▸ DOCUMENT SECTION
★ ★ ★ ★
Brancott Estate Sauvignon Blanc 2011

So, after reporting the new release of Cloudy Bay’s Sauvignon Blanc, here’s another Marlborough classic: Brancott Estate.

Until 2010 this was labelled Montana, and as such, it was another wine I grew up with. The 2011 is fabulous – one of the best vintages of this wine that I’ve tried. List price is around £9, but I have seen the 2010 on sale for £5, which makes it a brilliant bargain.

Brancott Estate Sauvignon Blanc 2011 Marlborough, New Zealand
Amazingly fresh, combining bright, green grassy notes with lively, precise grapefruit freshness and some generous peach and melon richness. It’s a very pure, fruit-driven style with good concentration of flavour. Brilliant now: I do like drinking these Marlborough Sauvignons young when they are so exotic and aromatic. 90/100

11 comments to Brancott Estate Sauvignon Blanc 2011

  • Andrew Halliwell

    I love Marlborough Sauvignon more than any other white. Good for you for re-reviewing a few benchmarks as they are released, the sort of thing that some critics might think a bit old hat and beneath them.
★ ★ ★ ★
▸ COLLECTED MATERIAL
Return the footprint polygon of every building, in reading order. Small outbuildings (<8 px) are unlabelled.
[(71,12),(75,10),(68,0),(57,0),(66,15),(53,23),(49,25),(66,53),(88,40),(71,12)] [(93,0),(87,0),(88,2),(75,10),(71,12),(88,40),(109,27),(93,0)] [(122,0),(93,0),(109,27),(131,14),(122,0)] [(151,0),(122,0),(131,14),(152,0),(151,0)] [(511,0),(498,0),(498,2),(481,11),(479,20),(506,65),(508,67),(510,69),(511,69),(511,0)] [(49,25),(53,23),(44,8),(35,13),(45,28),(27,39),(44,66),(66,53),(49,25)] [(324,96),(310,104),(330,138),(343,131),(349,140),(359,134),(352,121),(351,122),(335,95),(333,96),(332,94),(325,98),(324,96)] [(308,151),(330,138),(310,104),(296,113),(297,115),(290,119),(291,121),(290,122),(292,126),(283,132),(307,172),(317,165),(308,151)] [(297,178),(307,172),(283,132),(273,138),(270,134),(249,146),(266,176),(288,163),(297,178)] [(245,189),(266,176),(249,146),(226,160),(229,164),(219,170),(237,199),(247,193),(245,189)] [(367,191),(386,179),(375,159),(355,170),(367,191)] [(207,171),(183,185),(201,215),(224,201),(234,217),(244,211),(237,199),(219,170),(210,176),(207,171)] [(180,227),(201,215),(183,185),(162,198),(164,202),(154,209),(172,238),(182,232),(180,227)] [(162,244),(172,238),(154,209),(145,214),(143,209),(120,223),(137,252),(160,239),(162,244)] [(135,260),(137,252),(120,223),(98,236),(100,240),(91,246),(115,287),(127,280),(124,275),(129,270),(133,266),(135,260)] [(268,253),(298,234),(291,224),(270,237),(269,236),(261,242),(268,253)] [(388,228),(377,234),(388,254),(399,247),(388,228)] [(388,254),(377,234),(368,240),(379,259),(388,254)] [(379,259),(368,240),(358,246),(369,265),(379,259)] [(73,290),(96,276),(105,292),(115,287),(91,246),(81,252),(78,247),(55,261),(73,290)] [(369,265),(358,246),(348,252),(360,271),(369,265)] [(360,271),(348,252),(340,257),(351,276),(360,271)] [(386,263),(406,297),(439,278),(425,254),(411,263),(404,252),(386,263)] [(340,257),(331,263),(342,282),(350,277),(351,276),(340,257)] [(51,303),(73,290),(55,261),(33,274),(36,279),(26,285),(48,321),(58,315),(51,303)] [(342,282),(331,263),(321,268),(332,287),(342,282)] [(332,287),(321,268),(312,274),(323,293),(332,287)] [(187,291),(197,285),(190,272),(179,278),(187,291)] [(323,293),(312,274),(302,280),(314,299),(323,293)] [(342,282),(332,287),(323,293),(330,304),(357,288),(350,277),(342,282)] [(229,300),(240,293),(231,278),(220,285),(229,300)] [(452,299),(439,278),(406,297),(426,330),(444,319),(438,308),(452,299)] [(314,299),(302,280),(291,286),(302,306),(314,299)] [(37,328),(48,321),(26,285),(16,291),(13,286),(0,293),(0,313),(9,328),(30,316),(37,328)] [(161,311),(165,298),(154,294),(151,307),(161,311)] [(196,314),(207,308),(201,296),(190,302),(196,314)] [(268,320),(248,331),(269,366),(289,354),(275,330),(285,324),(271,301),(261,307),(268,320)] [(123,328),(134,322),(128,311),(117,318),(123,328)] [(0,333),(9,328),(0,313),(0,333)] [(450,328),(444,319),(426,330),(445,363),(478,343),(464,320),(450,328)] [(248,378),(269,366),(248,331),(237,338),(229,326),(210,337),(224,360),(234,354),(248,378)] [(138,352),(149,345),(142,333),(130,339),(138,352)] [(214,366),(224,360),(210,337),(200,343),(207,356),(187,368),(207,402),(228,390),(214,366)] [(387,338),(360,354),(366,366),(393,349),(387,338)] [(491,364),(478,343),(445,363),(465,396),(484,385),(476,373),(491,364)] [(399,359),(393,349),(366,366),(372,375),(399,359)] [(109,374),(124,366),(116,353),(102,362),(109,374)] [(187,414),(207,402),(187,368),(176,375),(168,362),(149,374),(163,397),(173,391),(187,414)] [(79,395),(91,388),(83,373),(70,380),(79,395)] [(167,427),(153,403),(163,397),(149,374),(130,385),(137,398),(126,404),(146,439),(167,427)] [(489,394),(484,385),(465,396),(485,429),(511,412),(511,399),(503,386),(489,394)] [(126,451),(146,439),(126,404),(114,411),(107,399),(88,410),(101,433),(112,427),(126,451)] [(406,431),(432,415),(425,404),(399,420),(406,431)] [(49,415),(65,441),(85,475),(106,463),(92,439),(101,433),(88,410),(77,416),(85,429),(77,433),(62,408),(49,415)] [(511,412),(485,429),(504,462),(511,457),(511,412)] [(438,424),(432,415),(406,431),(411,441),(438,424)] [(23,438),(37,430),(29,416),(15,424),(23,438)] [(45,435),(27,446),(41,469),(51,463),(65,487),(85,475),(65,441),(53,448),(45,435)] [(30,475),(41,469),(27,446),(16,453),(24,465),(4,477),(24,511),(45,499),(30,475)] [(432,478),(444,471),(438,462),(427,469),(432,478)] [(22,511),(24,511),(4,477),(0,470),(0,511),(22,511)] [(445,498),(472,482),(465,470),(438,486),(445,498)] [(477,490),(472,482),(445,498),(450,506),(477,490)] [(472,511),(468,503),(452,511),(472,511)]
★ ★ ★ ★
Carry on the Brancott Estate wine review from the point where it stops. The listing has no connection to the Brancott Estate wine review.

  • James Macdonald

    Is it just coincidence that you have chosen to review the official Rugby World Cup sponsors product the week before you are off to watch a match in NZ?

  • Yes, James, just coincidence. The (unsolicited) sample arrived from Pernod Ricard’s PR agency yesterday, so I popped it in the fridge and tried it yesterday evening before setting off for town, which is when I wrote the blogpost. I thought it would be interesting to compare it with the Cloudy Bay SB 2011 which I reviewed a couple of days ago. It got the same treatment that any wine would have in my hands – a fair and honest assessment.

  • First of all, as Andrew said, well done for writing up a wine such as this.

    To provide a counter-opinion, I realise I am perhaps going to be in a minority here, but in recent years I have come to abhor many New Zealand Sauvignons, especially at the branded level (which, whether you call it Brancott or Montana, this is the level we are talking about). I find the flavours too intense, pungent and forced. Does this come from continued blending of fruit of varying ripeness – including fruit picked early to get that methylpyrazine character, mixed with riper fruit – which has come to typify Sauvignon Blanc for many?

    I have found that *ripe* Sauvignon Blanc is an excellent translator of terroir, and on flint soils from the Loire gives lovely citrus and stone fruit flavours you don’t get in more pungent, borderline-ripe, fruit-orientated wines. And from limestone – the limestone that runs under Sancerre and goes east under Chablis and the Aube – it can give remarkably structured wines. This is when I find Sauvignon Blanc interesting. Like I said, I think I’m in a minority though! :-)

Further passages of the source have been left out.